The name diffVal and diff are almost as bad. At least I know it's the difference between two things. (Or is it a differential?) Whenever you find yourself using the word "value" (or some abbreviation of it) in a name, you probably need to rethink the name. What is it the difference of? You're dividing by it, so it seems like maybe it's actually a range - like the difference between the minimum and maximum values of… something. It would be nice to let a reader of your code know what that something is.
Then you have a value inside operator() named AAA which appears to be a copy of A, despite the fact that you don't modify it at all. Why are you not just using A wherever you have AAA? It would speed things up as you wouldn't need to copy A.
It's not immediately clear what dcp stands for.
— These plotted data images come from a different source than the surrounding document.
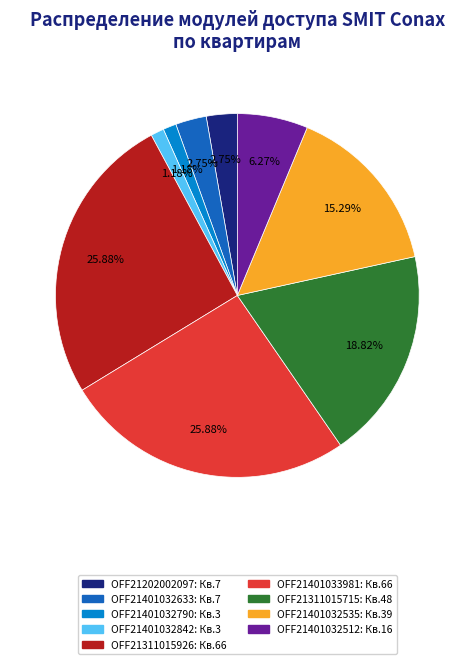

Approximately how many times larger is the value at OFF21401032790 compared to OFF21401032633?

0.4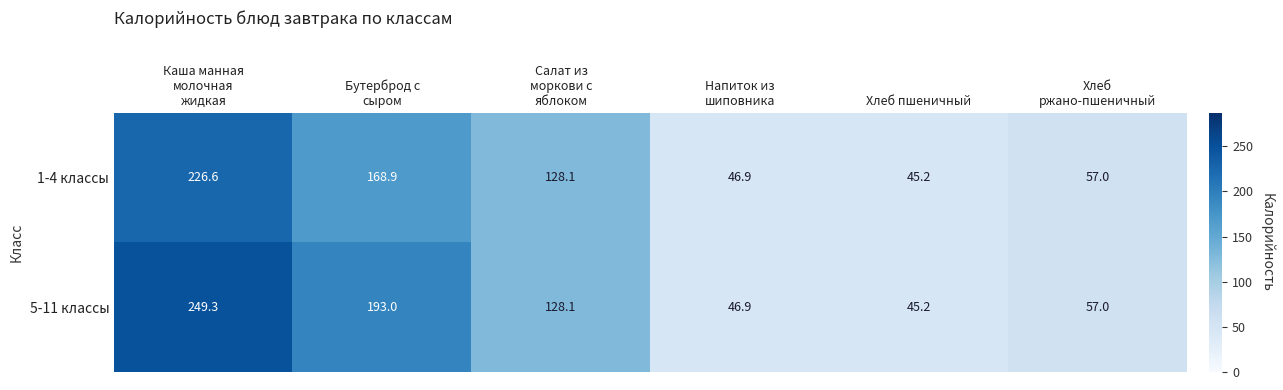

Between Бутерброд с
сыром and Напиток из
шиповника, which series saw the biggest shift?

5-11 классы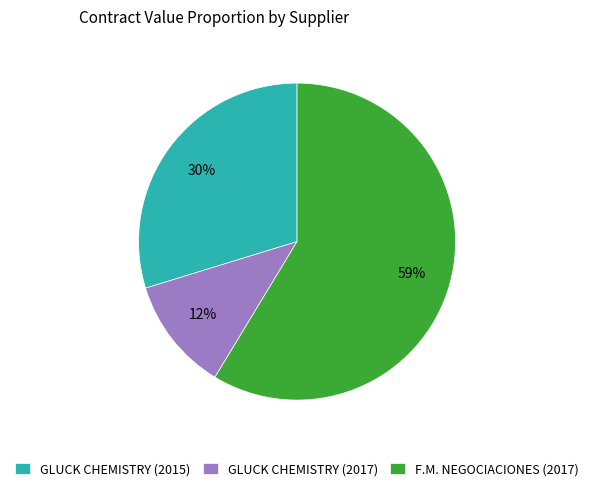

To the nearest percent, what portion does GLUCK CHEMISTRY (2017) represent?

12%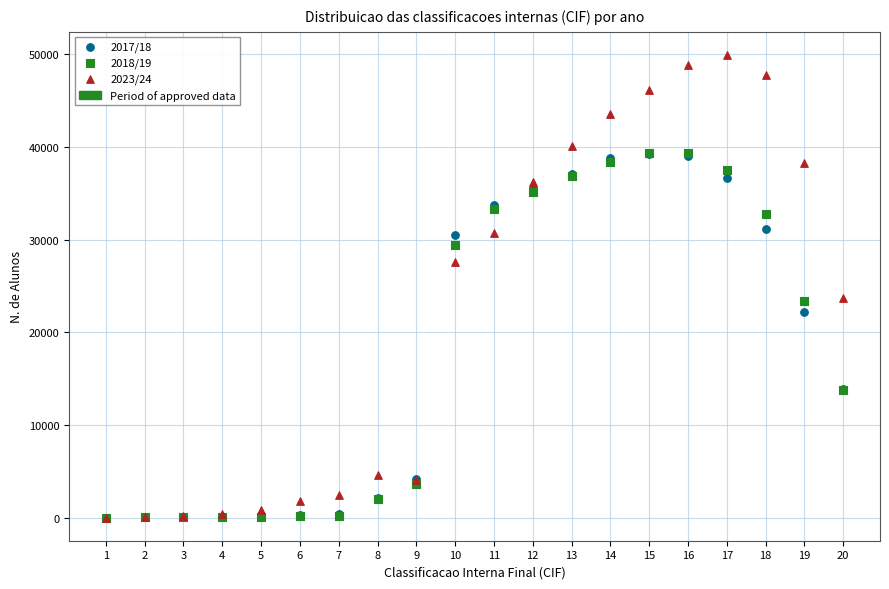

Which series has the largest Y range (max minus min)?

2023/24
I assume calculateSD() is calculating the standard deviation? I would clarify SD to be standardDeviation. You can shorten it if you like, but SD is overloaded, too. (Standard Definition, super density, standard deviation, Jacobi's function.)
#Functions
Your main() function could be made much simpler and easier to read if you broke it into functions with descriptive names. This:
// build look up table
unsigned char lut[256];
auto fGamma=0.4;
#pragma omp for
for (size_t i=0; i<256; i++)
lut[i] = cv::saturate_cast<uchar>(pow((float)(i / 255.0), fGamma) * 255.0f);
//std::cout<<cv::getBuildInformation()<<std::endl;
high_resolution_clock::time_point t1(high_resolution_clock::now());
GammaCorrection(src_temp, lut, src_temp);
could all be put into a function named convertToLinearRGB(). That said, are you sure you want to use a gamma of 0.4? If you're dealing with most normal image (sRGB) or video (Rec. 709) formats, 1.0 / 2.2 = .4545… would be a better choice. The linear offset near 0 makes 2.4 or 2.5 suboptimal choices for a conversion, despite the fact that they are used in the actual calculation.
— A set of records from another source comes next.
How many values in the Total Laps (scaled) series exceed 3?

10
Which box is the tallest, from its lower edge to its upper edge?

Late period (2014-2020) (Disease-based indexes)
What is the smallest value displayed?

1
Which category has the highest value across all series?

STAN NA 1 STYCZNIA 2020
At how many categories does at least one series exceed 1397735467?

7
Next, you should put the histogram calculation into a function named histogram().
For A_estim_lambda, why do you define the lambda and then immediately define a variable that is simply assigned to the lambda? Why not just do it in 1 line?
#Reduce Complexity
I see at least 2 different parallel computation systems in use - OpenMP and OpenCV's parallel structures. If you get some material advantage out of them, then maybe it's worth it, but using so many different systems makes it more complex for maintenance and understanding.
Also, the first loop in main() is unlikely to be helped by being parallelized. For 256 values, the overhead of creating multiple threads is very likely to be more than the time it takes to just do the calculations.
#Performance
Unfortunately, I can't run your code and profile it because I don't have OpenCV installed on my machine. But you should profile your code to see which specific lines in which specific functions are costing the most time. Without doing that, it doesn't make sense to start optimizing it because you don't know which parts are the slowest. You appear to be compiling with GCC, so you can probably use gprof for profiling. Depending on what OS you're on, there may be additional tools for profiling. I recommend you check them out.